Bu ay, sırf Allah için açlık ve susuzluğun, tâat ve ibâdetin güçlük­lerine sabretme ve katlanma ayıdır. Sabrın karşılığı Cennet’tir.

Bu ay, iyilik ve yardım ayıdır.

Bu ay, mü’minin rızkının arttığı aydır.

Bu ay, bir oruçluyu iftar ettirenin günâhlarının silindiği, cehennem azabından kurtulduğu aydır ki, o kimse iftar ettirdiği oruçlunun, oruç tutmaktan kazandığı sevap kadar bir ecre de nâil olur ve iftar ettirilen oruçlunun sevâbından bir şey eksilmez.

Ashabdan bazıları:

—Bizler fakiriz; bir oruçluyu iftar ettirecek bir şeyimiz yok, dedi­ler. Bunun üzerine. Resulu’llah Efendimiz,

— Bir tek hurma tânesiyle, bir içimlik su ile, bir yudumluk süt ile de olsa, bir oruçluyu iftar ettirene yüce Allah bu sevâbı verir, buyurdu­lar ve hutbelerine şöyle devam ettiler:

— Bu ayın başı rahmet, ortası mağfiret, sonu Cehennem’den kurtuluştur.

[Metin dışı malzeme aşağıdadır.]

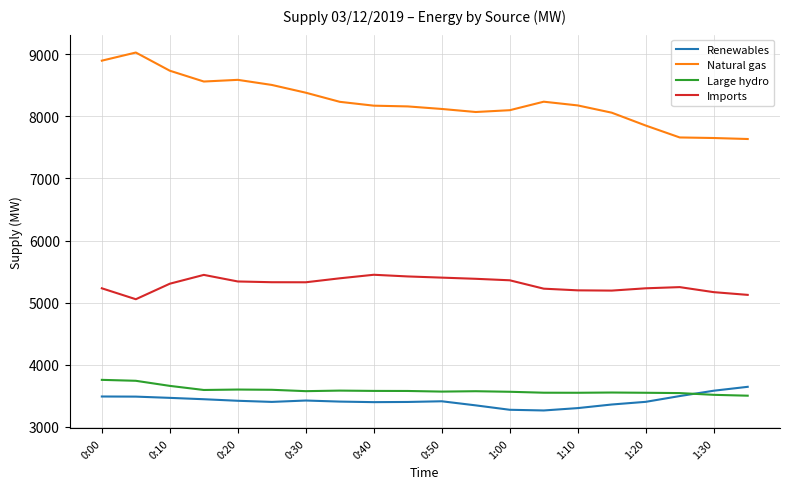

True or false: Imports and Renewables intersect in this chart.

False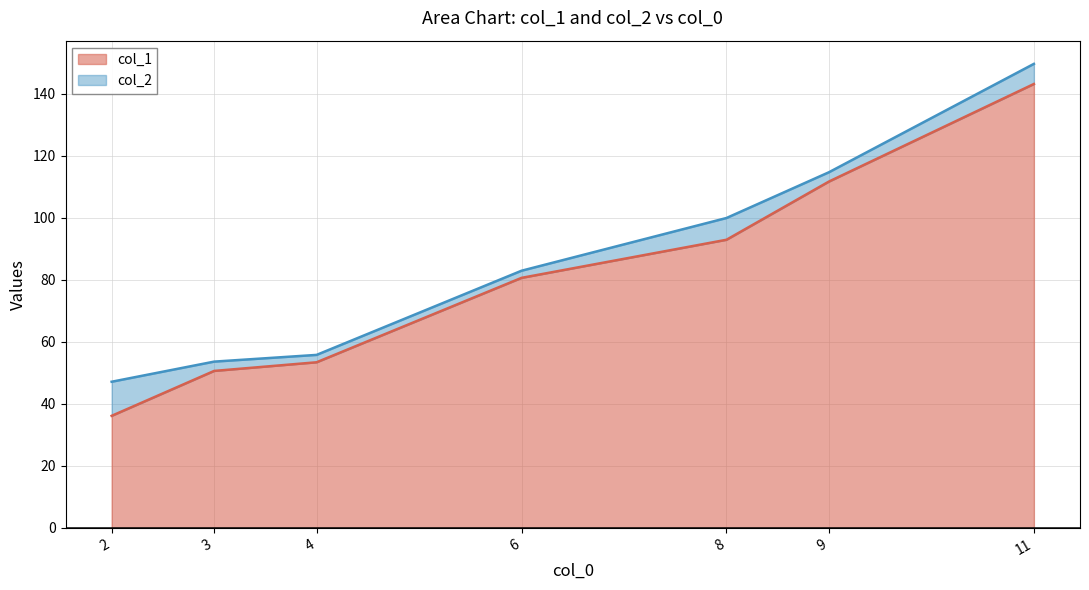

What is the average value of the col_2 series?

86.3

— Öyleyse şu dört şeyi bu ayda bol bol yapın ki, bu dört şeyin İlk ikisi ile Rabbinizi hoşnud eder, diğer ikisinden de, hiç bir zaman vaz­geçemezsiniz. Rabbinizi hoşnûd edecek iki şeyden biri Şehâdet Kelime­si’ni bol bol söylemek, diğeri Allah’tan afv, mağfiret dilemektir. Vaz- geçemiyeceğiniz iki şeyden biri ise, yüce Allah’tan Cennet dilemek, di­ğeri de Cehennem’den Allah’a sığınmaktır.

— Herkim, iftar vakti bir oruçluya bir içimlik su verirse, yüce Al­lah mahşerde benim havzamdan ona öyle bir su içirecektir ki, o kimse, Cennet’e girinciye kadar artık susamıyacaktır.”

Adâletin, şefkatin, merhametin elle tutulur, gözle görülür bir örne­ği, tek ideal insan, Peygamberler zincirinin en son, fakat en büyük ve en parlak halkası Peygamberimiz Efendimiz’in bu gâyet açık, özlü müj­deleriyle yüklü hutbelerinden sonra bize düşen bu tavsiyelere uymaktan ibârettir. Allah’ın selâmı, rahmeti, bereketi hidâyet üzre olanlara olsun.